◆ **Before-and-after object lists**
Content starts
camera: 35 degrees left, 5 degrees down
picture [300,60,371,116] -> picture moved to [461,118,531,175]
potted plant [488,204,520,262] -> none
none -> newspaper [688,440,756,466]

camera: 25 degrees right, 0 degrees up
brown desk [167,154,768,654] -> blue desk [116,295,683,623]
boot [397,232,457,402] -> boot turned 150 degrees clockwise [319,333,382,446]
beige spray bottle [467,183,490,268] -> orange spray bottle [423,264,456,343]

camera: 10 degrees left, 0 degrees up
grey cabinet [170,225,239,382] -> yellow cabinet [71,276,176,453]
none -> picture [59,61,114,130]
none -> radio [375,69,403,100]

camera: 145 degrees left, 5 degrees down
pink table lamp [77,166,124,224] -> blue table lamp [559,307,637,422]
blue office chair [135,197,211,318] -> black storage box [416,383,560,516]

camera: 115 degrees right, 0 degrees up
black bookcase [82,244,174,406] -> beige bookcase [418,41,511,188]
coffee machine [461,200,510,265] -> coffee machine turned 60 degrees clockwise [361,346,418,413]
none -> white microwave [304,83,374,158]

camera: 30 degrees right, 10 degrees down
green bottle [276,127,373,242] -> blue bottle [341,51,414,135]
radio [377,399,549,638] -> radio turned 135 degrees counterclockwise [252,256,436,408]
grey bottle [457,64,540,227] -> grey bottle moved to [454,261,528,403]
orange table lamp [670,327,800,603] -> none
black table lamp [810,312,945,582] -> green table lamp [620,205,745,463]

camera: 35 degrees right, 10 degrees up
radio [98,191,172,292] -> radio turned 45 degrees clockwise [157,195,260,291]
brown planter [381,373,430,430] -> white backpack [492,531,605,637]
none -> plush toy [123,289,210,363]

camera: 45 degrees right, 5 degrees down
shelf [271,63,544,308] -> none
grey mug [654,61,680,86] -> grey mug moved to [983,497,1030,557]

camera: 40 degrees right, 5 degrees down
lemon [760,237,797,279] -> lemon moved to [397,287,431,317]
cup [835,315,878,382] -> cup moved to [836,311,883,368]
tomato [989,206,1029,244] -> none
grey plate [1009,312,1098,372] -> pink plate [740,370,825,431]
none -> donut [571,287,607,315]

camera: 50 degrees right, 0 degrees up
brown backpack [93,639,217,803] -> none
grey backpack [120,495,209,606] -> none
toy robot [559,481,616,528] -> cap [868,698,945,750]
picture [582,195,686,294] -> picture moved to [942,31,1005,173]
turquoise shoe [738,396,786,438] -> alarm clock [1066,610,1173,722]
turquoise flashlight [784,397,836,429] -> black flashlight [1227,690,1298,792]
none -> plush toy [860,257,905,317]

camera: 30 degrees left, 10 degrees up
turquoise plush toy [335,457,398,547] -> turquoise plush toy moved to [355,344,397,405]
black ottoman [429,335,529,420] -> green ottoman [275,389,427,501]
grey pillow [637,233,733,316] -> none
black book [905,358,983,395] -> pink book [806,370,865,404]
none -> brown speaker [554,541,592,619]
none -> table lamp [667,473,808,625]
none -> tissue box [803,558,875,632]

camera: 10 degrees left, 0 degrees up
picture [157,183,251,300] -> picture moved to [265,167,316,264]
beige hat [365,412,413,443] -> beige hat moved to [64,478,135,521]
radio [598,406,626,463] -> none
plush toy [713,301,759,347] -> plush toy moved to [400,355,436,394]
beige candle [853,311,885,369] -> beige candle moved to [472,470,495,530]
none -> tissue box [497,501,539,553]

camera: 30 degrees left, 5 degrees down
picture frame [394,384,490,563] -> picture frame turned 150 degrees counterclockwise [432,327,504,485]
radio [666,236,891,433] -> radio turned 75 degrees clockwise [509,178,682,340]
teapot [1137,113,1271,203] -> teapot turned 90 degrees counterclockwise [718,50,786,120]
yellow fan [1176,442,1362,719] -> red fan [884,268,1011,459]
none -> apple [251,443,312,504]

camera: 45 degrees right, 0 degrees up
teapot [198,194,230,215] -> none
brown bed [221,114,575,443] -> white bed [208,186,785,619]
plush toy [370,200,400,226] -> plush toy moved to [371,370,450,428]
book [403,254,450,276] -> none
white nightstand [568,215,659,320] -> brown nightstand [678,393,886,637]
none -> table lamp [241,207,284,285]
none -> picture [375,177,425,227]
Content ends
◆ **What you have to do**
Copy out every line of the entries where the string "orange" shows up.

◆ **Answer to this problem**
beige spray bottle [467,183,490,268] -> orange spray bottle [423,264,456,343]
orange table lamp [670,327,800,603] -> none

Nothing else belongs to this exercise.